#### [Exercise brief]
Write out the lines from the top of the material through the line with "M2BIOMECA - M2 BME - Ingénierie BioM", exactly and with nothing added.

#### [Material for this exercise]
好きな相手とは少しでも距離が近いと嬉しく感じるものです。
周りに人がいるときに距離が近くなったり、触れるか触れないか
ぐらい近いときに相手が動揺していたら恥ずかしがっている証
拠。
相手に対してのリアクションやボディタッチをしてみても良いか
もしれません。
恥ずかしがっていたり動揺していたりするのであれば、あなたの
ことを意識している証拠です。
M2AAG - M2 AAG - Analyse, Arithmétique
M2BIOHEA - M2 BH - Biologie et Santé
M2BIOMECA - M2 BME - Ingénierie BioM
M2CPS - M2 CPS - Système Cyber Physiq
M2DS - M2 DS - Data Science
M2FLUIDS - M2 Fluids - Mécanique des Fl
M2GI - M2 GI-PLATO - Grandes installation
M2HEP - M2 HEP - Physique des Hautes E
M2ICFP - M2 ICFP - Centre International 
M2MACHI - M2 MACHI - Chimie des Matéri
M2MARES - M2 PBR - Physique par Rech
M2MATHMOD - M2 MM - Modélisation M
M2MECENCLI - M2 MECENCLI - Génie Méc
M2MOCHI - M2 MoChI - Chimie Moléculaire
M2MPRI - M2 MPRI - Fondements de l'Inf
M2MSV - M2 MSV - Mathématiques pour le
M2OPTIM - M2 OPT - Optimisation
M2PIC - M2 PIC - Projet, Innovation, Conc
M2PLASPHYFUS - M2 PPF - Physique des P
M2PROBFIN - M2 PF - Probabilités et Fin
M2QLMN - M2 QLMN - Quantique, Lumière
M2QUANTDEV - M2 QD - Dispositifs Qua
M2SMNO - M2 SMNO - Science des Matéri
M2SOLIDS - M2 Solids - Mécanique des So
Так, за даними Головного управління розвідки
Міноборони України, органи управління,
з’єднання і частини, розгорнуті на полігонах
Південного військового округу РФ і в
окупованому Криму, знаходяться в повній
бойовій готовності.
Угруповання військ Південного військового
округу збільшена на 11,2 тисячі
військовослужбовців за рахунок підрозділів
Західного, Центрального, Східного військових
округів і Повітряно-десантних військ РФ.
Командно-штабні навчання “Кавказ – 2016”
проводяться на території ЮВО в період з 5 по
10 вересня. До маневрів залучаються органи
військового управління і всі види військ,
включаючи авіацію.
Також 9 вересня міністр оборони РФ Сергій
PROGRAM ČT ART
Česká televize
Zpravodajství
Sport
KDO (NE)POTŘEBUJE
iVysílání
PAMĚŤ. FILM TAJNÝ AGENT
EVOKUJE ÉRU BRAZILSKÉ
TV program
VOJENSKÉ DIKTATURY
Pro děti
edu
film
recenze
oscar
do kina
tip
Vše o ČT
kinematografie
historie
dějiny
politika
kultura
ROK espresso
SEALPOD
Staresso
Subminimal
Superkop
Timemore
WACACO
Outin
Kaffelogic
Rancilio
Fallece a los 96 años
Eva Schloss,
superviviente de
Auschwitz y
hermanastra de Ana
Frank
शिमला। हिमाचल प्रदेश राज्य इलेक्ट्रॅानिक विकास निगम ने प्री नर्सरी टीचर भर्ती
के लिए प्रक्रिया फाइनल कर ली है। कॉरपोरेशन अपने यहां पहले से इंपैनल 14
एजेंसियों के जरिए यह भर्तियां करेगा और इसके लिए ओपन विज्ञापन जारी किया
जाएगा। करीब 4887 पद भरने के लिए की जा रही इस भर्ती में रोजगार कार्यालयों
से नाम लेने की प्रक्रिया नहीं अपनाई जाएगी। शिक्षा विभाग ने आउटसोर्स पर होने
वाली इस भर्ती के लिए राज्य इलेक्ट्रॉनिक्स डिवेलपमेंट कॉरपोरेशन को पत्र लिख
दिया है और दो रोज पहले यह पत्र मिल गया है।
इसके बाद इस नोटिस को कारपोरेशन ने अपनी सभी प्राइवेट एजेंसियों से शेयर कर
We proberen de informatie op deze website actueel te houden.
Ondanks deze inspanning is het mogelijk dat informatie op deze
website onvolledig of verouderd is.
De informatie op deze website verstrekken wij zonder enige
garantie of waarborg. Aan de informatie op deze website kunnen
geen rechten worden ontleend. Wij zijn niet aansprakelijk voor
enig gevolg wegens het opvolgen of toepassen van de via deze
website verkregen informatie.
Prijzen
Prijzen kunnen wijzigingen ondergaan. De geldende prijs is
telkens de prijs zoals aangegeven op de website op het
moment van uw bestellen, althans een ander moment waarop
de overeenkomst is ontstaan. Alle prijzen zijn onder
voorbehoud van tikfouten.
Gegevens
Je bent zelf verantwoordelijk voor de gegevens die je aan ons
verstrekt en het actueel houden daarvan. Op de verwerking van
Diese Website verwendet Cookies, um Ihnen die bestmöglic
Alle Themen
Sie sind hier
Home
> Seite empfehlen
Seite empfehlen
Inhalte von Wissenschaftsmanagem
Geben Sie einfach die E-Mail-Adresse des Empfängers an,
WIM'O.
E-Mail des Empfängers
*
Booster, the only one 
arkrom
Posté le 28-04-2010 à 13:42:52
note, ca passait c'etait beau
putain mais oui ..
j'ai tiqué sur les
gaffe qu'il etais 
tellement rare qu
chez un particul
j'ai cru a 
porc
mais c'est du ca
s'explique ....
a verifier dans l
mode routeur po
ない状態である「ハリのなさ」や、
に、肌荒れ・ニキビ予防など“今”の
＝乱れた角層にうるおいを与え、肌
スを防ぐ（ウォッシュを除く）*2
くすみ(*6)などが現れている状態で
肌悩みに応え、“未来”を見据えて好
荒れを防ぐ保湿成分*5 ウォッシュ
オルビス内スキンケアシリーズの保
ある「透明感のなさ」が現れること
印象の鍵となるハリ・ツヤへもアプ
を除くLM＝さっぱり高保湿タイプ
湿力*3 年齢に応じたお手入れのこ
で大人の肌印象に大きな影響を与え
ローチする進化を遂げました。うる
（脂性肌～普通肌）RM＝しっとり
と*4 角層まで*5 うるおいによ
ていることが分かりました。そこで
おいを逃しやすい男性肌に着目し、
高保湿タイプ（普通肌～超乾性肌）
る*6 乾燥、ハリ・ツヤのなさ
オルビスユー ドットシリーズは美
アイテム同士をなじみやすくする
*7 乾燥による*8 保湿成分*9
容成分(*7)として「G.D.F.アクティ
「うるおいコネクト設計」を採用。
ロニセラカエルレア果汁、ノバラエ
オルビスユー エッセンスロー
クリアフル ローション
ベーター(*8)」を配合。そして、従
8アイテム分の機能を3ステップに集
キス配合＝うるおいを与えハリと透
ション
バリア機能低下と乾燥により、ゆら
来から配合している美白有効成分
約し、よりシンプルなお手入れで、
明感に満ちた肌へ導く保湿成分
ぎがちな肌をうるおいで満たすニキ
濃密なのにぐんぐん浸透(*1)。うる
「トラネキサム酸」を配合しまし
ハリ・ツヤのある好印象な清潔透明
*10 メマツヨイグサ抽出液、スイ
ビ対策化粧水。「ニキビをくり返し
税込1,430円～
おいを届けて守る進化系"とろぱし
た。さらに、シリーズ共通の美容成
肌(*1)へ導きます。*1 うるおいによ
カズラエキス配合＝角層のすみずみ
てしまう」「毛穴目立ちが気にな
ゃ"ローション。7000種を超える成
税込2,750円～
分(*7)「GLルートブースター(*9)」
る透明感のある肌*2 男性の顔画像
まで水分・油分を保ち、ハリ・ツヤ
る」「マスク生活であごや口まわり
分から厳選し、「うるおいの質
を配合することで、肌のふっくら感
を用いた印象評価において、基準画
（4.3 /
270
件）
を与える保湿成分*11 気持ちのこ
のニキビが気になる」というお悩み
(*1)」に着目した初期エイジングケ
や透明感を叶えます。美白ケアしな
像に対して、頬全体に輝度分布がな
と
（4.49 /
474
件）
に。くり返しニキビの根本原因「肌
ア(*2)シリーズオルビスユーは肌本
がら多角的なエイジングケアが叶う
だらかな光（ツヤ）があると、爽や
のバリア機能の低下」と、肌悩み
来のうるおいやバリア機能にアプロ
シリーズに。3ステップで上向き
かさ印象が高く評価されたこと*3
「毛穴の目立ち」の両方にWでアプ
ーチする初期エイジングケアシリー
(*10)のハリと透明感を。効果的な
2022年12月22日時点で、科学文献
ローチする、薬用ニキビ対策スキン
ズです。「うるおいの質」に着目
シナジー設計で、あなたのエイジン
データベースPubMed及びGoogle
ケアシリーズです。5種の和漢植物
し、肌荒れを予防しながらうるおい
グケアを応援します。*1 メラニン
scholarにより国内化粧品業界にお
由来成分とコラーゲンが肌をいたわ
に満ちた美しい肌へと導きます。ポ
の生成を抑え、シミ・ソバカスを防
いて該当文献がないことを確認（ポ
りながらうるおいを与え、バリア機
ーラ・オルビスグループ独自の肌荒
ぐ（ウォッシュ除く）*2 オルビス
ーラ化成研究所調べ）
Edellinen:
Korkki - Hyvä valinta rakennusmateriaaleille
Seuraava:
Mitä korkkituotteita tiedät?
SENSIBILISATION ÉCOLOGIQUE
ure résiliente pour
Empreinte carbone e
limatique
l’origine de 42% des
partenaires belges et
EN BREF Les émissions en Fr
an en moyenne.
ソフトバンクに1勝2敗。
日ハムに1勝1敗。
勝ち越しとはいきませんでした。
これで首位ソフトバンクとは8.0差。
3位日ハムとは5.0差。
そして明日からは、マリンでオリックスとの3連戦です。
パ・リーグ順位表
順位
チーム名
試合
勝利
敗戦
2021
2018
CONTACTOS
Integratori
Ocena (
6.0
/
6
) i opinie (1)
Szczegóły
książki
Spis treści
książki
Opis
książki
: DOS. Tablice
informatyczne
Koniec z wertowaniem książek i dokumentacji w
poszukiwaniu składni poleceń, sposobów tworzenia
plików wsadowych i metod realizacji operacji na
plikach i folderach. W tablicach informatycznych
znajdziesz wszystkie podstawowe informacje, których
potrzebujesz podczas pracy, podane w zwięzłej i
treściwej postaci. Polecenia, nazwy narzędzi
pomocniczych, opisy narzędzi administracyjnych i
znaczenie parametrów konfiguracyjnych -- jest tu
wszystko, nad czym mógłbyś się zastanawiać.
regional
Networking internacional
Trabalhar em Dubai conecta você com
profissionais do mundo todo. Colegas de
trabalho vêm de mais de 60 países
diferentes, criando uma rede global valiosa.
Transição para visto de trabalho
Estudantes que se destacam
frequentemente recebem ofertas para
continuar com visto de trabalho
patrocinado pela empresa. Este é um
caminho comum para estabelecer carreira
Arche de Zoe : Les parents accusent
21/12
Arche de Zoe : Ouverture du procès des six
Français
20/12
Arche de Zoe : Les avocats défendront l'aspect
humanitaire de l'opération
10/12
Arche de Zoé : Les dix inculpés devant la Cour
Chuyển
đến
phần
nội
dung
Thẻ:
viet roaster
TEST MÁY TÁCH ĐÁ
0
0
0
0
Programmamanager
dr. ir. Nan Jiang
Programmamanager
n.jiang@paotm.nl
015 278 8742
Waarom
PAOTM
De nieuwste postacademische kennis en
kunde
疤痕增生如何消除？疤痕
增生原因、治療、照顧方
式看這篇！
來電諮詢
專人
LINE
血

#### [Solution below]
好きな相手とは少しでも距離が近いと嬉しく感じるものです。
周りに人がいるときに距離が近くなったり、触れるか触れないか
ぐらい近いときに相手が動揺していたら恥ずかしがっている証
拠。
相手に対してのリアクションやボディタッチをしてみても良いか
もしれません。
恥ずかしがっていたり動揺していたりするのであれば、あなたの
ことを意識している証拠です。
M2AAG - M2 AAG - Analyse, Arithmétique
M2BIOHEA - M2 BH - Biologie et Santé
M2BIOMECA - M2 BME - Ingénierie BioM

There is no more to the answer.